= Valdimar Bergstað =

Icelandic equestrian (born 1989)

Valdimar Bergstað (born December 19, 1989) is an Icelandic equestrian. He has been riding since he was three years old, and started to compete at the age of eight in 1998.

He won 4 Icelandic champion titles in the year 2008: in T2 (which he has won since 2004), in F1 for the second time in a row, in PP1 also for the second time in a row, and in fivegait combination.

In 2005 he was the world champion in the 250m pace for young riders. He came in 4th place amongst the senior riders.

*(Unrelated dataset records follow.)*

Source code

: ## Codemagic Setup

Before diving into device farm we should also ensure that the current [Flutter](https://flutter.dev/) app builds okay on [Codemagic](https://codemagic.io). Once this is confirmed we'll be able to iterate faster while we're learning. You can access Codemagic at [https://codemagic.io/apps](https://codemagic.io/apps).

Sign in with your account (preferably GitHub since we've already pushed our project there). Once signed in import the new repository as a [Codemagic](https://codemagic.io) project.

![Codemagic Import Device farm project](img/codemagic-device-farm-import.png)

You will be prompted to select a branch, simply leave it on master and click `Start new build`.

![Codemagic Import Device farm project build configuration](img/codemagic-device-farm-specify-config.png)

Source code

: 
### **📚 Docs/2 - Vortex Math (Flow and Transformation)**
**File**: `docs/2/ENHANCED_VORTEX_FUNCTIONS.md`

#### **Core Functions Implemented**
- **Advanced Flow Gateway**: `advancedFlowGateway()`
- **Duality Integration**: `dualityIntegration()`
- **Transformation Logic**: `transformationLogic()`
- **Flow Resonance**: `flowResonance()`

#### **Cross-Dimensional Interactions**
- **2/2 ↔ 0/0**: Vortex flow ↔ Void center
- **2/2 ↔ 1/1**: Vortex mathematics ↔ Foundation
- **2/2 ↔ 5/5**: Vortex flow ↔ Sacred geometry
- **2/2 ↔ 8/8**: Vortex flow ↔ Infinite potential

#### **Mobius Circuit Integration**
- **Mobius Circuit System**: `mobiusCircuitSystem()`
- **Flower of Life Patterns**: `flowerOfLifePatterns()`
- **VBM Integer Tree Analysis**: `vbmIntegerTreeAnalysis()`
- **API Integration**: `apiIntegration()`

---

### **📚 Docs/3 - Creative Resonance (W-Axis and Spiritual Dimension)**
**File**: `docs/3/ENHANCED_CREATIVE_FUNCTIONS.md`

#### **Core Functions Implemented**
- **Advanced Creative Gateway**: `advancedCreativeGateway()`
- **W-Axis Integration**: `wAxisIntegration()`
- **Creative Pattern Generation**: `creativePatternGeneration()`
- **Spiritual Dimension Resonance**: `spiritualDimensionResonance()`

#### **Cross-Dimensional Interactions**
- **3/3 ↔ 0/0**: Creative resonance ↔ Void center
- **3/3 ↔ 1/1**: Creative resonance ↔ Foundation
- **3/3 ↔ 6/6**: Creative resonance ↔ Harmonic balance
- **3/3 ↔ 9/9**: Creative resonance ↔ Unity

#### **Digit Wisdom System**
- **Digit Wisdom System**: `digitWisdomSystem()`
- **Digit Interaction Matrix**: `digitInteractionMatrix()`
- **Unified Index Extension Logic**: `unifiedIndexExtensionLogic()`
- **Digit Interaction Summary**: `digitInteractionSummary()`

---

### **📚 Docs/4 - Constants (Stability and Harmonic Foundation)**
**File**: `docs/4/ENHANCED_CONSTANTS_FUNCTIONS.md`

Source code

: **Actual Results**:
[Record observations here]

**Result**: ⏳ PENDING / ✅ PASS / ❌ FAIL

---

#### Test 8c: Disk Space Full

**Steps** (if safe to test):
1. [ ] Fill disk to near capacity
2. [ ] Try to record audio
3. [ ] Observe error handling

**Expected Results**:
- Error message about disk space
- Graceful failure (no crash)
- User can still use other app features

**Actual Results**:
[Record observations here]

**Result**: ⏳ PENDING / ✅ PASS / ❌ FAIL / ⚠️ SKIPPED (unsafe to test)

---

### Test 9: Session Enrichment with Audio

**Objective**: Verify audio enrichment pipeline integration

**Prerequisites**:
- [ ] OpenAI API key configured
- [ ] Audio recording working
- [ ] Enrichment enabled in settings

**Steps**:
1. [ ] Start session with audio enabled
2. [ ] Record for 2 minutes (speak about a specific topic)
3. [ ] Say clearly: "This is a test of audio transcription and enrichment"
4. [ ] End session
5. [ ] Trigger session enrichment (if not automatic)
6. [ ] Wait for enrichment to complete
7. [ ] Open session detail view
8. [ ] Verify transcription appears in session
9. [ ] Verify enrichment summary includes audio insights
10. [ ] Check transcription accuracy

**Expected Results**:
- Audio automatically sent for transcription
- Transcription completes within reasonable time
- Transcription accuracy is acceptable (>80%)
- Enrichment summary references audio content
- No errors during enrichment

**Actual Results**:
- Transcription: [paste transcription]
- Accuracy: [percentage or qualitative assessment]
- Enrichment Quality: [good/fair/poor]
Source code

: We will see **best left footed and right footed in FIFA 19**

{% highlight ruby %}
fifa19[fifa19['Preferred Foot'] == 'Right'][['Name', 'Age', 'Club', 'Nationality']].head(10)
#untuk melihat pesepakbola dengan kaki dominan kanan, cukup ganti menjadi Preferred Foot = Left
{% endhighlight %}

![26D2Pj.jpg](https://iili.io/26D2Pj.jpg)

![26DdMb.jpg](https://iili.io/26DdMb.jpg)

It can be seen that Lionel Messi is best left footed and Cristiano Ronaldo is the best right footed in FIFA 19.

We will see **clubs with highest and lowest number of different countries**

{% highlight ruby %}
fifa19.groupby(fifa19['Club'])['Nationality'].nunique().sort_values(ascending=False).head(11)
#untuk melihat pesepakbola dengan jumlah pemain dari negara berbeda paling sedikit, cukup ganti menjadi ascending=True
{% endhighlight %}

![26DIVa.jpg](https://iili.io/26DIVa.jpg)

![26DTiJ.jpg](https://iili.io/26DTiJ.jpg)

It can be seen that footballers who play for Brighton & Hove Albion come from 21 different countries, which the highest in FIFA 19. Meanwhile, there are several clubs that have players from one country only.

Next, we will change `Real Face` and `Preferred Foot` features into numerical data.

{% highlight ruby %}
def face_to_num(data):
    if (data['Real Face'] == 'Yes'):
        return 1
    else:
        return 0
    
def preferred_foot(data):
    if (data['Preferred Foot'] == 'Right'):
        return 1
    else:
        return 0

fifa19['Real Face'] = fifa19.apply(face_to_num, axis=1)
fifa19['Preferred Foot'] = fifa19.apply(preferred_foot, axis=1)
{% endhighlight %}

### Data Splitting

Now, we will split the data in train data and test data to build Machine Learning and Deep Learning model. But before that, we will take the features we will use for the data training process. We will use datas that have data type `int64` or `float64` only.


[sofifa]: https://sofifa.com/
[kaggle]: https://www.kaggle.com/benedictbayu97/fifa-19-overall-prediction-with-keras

Bergstað won Landsmót in 2004 with his horse Kólfur frá Stangarholti in the junior class. There he also competed in the P2 100m pace race and ended in 3rd place, losing by only 0.08 seconds to the great riders Logi Laxdal and Sigurbjörn Bárðarson.

Bergstað was chosen as the most promising rider in Iceland in 2007 and was on the Icelandic national team for the 4th time, riding his horse Vatnar frá Vatnsholti. He competed in V1 (fourgait) and was in 15th place, just missing out on the finals.

In March 2009, Bergstað and his horse Leiknir frá Vakurstöðum took second place in the gæðinga agility event of the VÍS Masters League.